Est-ce que c’est grave ?

# Cela vient souvent aggraver le pronostic des troubles associés, en particulier parce que cela majore la mauvaise image de soi, et stigmatise un peu plus l’enfant atteint. Le regard des pairs ou des proches est souvent très négatif.

# En tant que tel, la plupart des patients seront traités en ambulatoire. Seuls les cas les plus sévères ou chroniques, qui sont rares, peuvent nécessiter une hospitalisation à temps plein.

 


Comment aider votre enfant ? Que faire au quotidien ?

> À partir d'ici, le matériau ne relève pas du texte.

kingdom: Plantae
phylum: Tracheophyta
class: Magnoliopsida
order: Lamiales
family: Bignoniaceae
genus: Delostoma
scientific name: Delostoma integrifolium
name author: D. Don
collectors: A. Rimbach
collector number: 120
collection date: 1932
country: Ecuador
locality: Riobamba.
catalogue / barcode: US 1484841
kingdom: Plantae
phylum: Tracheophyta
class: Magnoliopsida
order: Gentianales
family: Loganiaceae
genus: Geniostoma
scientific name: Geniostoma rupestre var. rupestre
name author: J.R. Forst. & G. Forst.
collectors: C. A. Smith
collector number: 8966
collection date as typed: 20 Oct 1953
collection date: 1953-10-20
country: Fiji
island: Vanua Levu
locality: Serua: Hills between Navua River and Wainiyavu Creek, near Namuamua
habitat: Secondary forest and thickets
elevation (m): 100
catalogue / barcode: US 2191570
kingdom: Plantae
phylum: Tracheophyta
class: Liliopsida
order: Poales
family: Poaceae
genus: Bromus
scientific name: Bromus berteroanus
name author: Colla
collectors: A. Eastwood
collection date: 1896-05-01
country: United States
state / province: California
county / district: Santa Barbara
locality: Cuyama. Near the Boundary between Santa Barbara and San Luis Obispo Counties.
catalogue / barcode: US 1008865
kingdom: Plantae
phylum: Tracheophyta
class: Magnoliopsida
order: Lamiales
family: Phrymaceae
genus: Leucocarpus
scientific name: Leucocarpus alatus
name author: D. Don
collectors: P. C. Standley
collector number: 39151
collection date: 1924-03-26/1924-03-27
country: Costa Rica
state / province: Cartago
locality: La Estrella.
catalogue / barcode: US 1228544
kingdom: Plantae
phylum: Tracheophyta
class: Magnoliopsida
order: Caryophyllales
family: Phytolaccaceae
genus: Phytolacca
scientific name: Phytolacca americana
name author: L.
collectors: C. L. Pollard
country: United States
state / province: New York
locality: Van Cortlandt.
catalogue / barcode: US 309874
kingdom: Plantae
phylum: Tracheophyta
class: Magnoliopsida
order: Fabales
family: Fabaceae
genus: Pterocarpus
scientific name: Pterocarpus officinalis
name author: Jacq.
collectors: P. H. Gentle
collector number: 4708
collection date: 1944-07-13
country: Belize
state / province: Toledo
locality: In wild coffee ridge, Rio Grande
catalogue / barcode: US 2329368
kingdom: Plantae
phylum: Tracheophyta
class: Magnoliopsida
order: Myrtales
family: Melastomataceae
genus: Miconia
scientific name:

# Expliquer : La psychoéducation est essentielle

Il faut pour cela expliquer le trouble sans stigmatiser votre enfant. Noter avec votre enfant les inconvénients de ce mérycisme (haleine, état nutritionnel, état bucco-dentaire…) et les avantages à faire cesser ce comportement, afin de favoriser une certaine motivation au changement. Il est nécessaire que l’enfant ait envie d’arrêter de ruminer pour travailler plus efficacement à faire disparaître ce symptôme.

 

# Initier : un suivi spécialisé et pluridisciplinaire est indispensable

  • Avec un pédopsychiatre: il posera un diagnostic sur son ou ses troubles psychiatriques il organisera les suivis psychiatriques/psychologiques avec l’aide de professionnels de santé (suivi psychologique de type TCC, suivi pédopsychiatrique, éventuellement traitement médicamenteux si nécessaire, en complément de la psychothérapie…)
  • Avec un psychologue comportementaliste (TCC). Cela permet de travailler la motivation aux changements, les modifications de comportement, les dimensions émotionnelles.
  • Avec un gastro-entérologue : Estimera le retentissement du mérycisme. Il évaluera le retentissement sur la croissance et la présence d’éventuels facteurs aggravant le syndrome de rumination.
  • Avec un dentiste : Faire une visite chez le dentiste pour un contrôle bucco-dentaire

 

# Enseigner :  la relaxation et les stratégies de distraction seront utiles  

  • Il faut également prévoir des occupations distrayantes après les repas. Le fait d’être occupé peut distraire l’enfant de ses symptômes de mérycisme.
  • La respiration diaphragmatique, C’est une respiration profonde et lente pendant au moins 5 minutes, sans déglutition, bouche ouverte à l’expiration. On l’appelle aussi respiration abdominale ou profonde. Cette technique doit être apprise à l’enfant par un professionnel de santé. Il sera nécessaire d’accompagner son enfant à la maison dans la réalisation des exercices, au moins dans un premier temps, et dans la durée si l’enfant est jeune. Les exercices sont à faire tous les jours, après les repas, en prévention du mérycisme, pendant 5 minutes environ. La technique de respiration diaphragmatique peut aussi permettre d’interrompre un mérycisme en cours.

 

# En pratique :

  • Assis avec une main sur le ventre 
  • Inspirer longuement par le nez de façon que le ventre se remplisse et soulève la main
  • Expirer lentement et complètement pas la bouche en laissant le ventre se dégonfler
  • Se concentrer sur les sensations de la respiration, sur le passage de l’air dans les narines, sur le souffle, en se relaxant à chaque expiration.
  • Un entraînement régulier est nécessaire.

 

# Certaines études de cas rapportent l’intérêt de l’utilisation de chewing-gum sans sucre comme un outil efficace pour stimuler la salivation et la déglutition avec un bénéfice sur la diminution des comportements de mérycisme. Cette stratégie n’a pas fait l’objet d’étude scientifique validée et présente donc un faible niveau de preuve, elle peut toutefois représenter une astuce complémentaire aux techniques de respiration diaphragmatique. Les chewing-gums sans sucre seront toutefois consommés avec modération.